Synergy Services Expands Children’s Center 4

New facility adds capacity to aid youth and families.

The Children’s Center of Synergy Services, a Parkville-based non-profit shelter for women and children, has experienced growing pains for years.

“The Center typically serves 125 children annually, nearly 2,000 children since the program began in 2000,” says Dennis Meier, associate executive director at Synergy.  “Unfortunately, the program turns away more than 300 each year due to limited capacity.”

Synergy’s new 13,500-square-foot Children’s Center, located at 46th St. and NE Antioch Rd., doubles its size and increases capacity. The Center will house up to 16 children per night. Building is scheduled to be completed in August with a planned mid-September grand opening. Built with financial support from the community, the complex will benefit individuals and families in need throughout Kansas City.

Robin Winner, executive director of Synergy, says, “We can help the trajectory of kids’ lives if we can help them overcome trauma early on.”

New Chapter

The new Center was constructed on donated farmland that belonged to a succession of Northland residents.

Jack and Marge Borden, parents of Northlander Joyce Berry, once owned the property. The Borden family had a farmhouse built in 1925 that included a barn, horses, carriage house, garage, plum orchard, and garden on the six-acre property.

“My parents bought the property from a judge,” says Berry. “My father later sold the land to Judge Pratt.”

Former Clay County judge Stephen Pratt donated the land to Synergy in 2008.

Berry’s family annually hosted two orphan children. “A girl named Margie and a boy named Charlie came to stay with us each summer and during Christmas,” says Berry. “My parents went to the Mennonite orphanage in the Argentine neighborhood in Kansas to pick them up.”

Now the property’s history begins a new chapter also tied to the welfare of children.

Healing From Trauma

In 2014 alone, 102,100 children were involved in child abuse or neglect investigations by the Children’s Division of Missouri; an increase of 10% over 2013, according to the Missouri Department of Social Services Annual Report.

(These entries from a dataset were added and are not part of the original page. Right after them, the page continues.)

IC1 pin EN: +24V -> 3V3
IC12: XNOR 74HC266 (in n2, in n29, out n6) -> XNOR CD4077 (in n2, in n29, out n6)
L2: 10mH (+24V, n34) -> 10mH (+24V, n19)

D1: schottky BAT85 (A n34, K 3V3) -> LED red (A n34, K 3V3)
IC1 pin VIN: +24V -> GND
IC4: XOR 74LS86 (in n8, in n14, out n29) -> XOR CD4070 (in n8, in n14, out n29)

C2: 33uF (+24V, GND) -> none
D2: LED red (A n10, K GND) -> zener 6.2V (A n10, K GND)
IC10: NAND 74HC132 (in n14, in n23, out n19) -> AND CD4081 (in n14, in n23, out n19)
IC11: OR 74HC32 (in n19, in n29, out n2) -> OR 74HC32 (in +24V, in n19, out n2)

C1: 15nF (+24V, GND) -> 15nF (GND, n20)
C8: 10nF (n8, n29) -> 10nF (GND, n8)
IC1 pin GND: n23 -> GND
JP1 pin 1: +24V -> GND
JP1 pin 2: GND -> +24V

Some families and children in crisis lack a safe support system among family and friends. Synergy Services and its Children’s Center provides a refuge, programs, and services to those that face disruption and separation to state custody of children.

“We take self-referrals and referrals from churches, schools, and other groups like Head Start,” says Winner. “We act as a safety valve in the community.”

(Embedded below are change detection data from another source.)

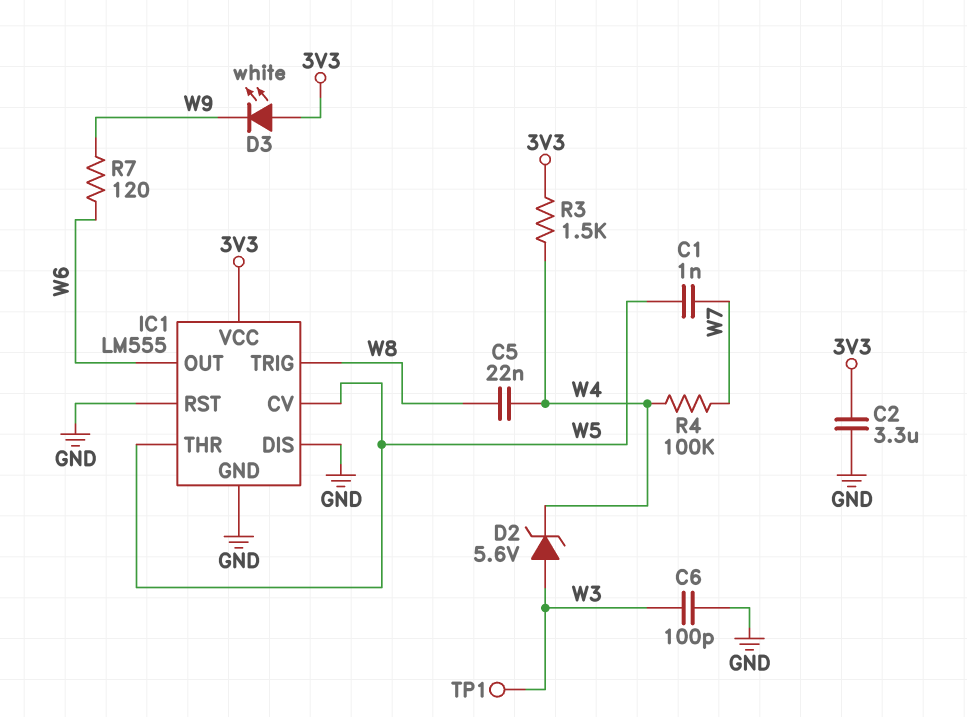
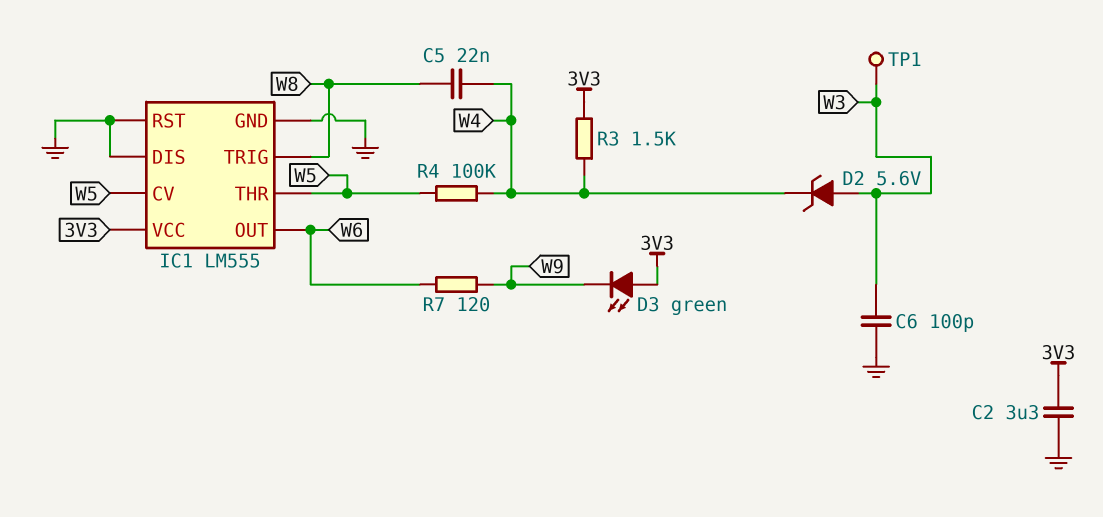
C1: 1nF (W5, W7) -> none
D3: LED white (A 3V3, K W9) -> LED green (A 3V3, K W9)
R4: 100k (W4, W7) -> 100k (W4, W5)

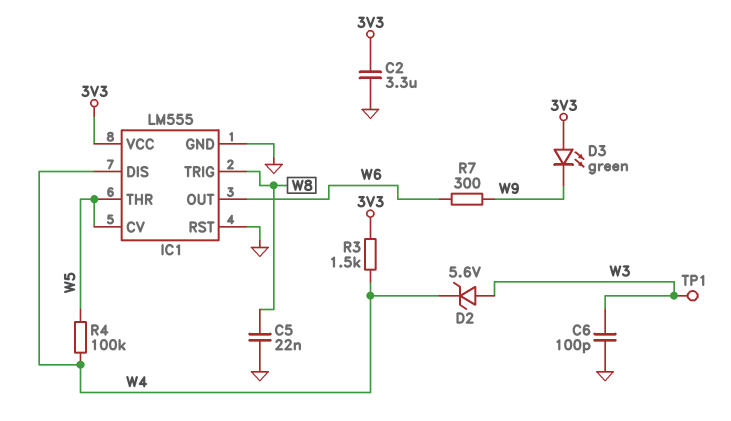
C5: 22nF (W4, W8) -> 22nF (GND, W8)
IC1 pin DIS: GND -> W4
R7: 120 (W6, W9) -> 300 (W6, W9)

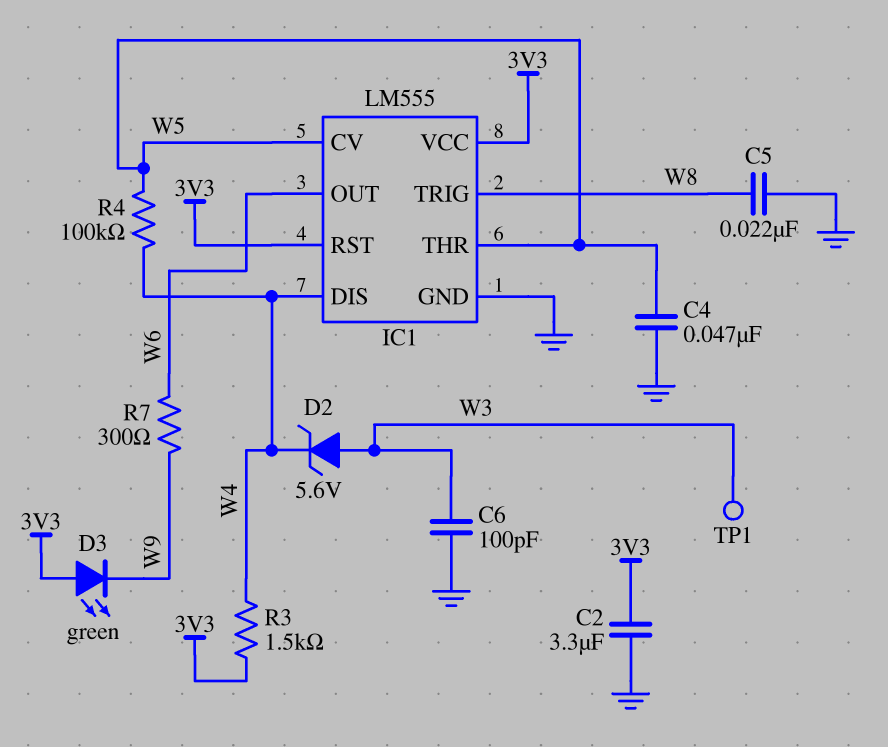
C4: none -> 47nF (GND, W5)
IC1 pin RST: GND -> 3V3

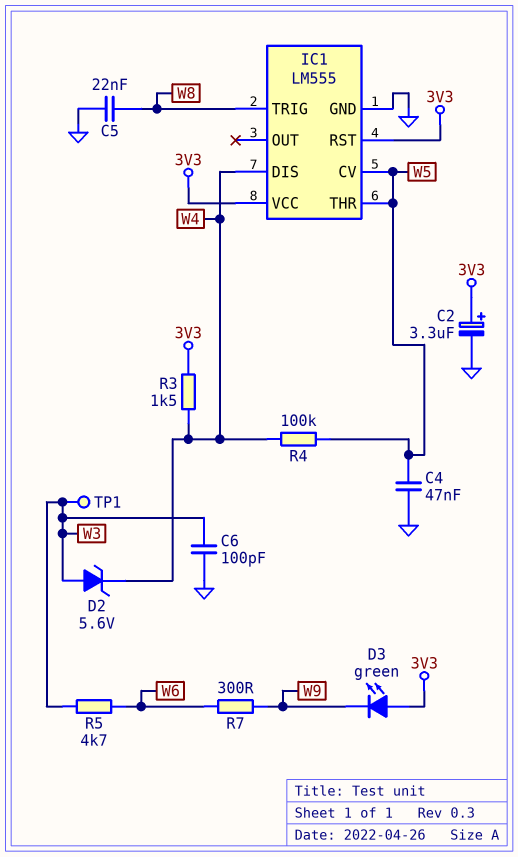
C2: 3.3uF (3V3, GND) -> 3.3uF (plus 3V3, minus GND)
IC1 pin OUT: W6 -> none
R5: none -> 4.7k (W3, W6)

Often, these individuals cope with poverty, domestic violence, homelessness, intergenerational child abuse or neglect. These experiences are called Adverse Childhood Experiences (ACEs) in a study by the Center for Disease Control.

“ACE’s cause high levels of toxic stress to anyone’s brain, but particularly to a child’s developing mind,” says Meier. “Attachment, learning, psychosocial development, and emotional regulation is impaired when toxic stress is chronic and becomes overwhelming. The study also links increased risk of heart disease, obesity, addictions, and mental illness later in life when a child has an ACE score of 4 or higher.”

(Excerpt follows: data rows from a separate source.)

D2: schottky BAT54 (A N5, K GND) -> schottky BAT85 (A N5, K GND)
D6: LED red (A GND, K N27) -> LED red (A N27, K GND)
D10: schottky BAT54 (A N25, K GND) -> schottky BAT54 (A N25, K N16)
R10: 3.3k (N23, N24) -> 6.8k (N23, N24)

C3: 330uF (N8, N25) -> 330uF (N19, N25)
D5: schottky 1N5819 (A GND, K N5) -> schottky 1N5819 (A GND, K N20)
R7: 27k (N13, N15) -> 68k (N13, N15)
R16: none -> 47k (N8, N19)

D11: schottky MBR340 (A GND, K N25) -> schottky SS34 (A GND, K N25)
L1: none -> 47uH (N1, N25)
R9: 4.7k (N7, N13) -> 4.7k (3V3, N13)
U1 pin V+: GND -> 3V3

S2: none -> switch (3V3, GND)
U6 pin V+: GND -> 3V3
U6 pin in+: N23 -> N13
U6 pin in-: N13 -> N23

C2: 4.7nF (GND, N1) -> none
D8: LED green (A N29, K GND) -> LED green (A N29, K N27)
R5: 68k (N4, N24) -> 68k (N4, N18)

According to Meier, if a child is in a chronic “fight/flight/freeze” state as a result of stress-inducing ACE, normal play and social interaction activity is curtailed. Children are hypervigilant and defensive, so developing an inner sense of trust and safety becomes more difficult.

The Children’s Center engages children and families in therapeutic activities like art and play therapy, parent education, and case management support to access primary, mental, and dental health. Children may stay in the shelter and receive crisis care services while parents regain safe relationships, stable housing, and food security. Staff members focus on building secure attachments to parents and emotional resiliency for each child in an integrative treatment approach.

“When successful, fewer children go into state custody,” says Meier. “More importantly, families will be able to fully heal from trauma and prevent another generation of ACE’s altogether.”

“Providing support for kids and families pays back with positive returns,” adds Winner, referring to health benefits, prevention of additional trauma, and breaking ACE cycles. “We know how to help. We just need the capacity to help.”

Designed by Blackbird Design Studio LLC and built by JE Dunn Construction, the farmhouse was completely renovated. The complex includes bedrooms, a living room, kitchen, playground, and creative art center for art therapy. Additional rooms are designated for counseling, training, reception, and a lounge.

Meier says, “At the Children’s Center, our goal is to create a state of safety and trust that invites children to explore, heal, play, and engage in an environment that builds resiliency.”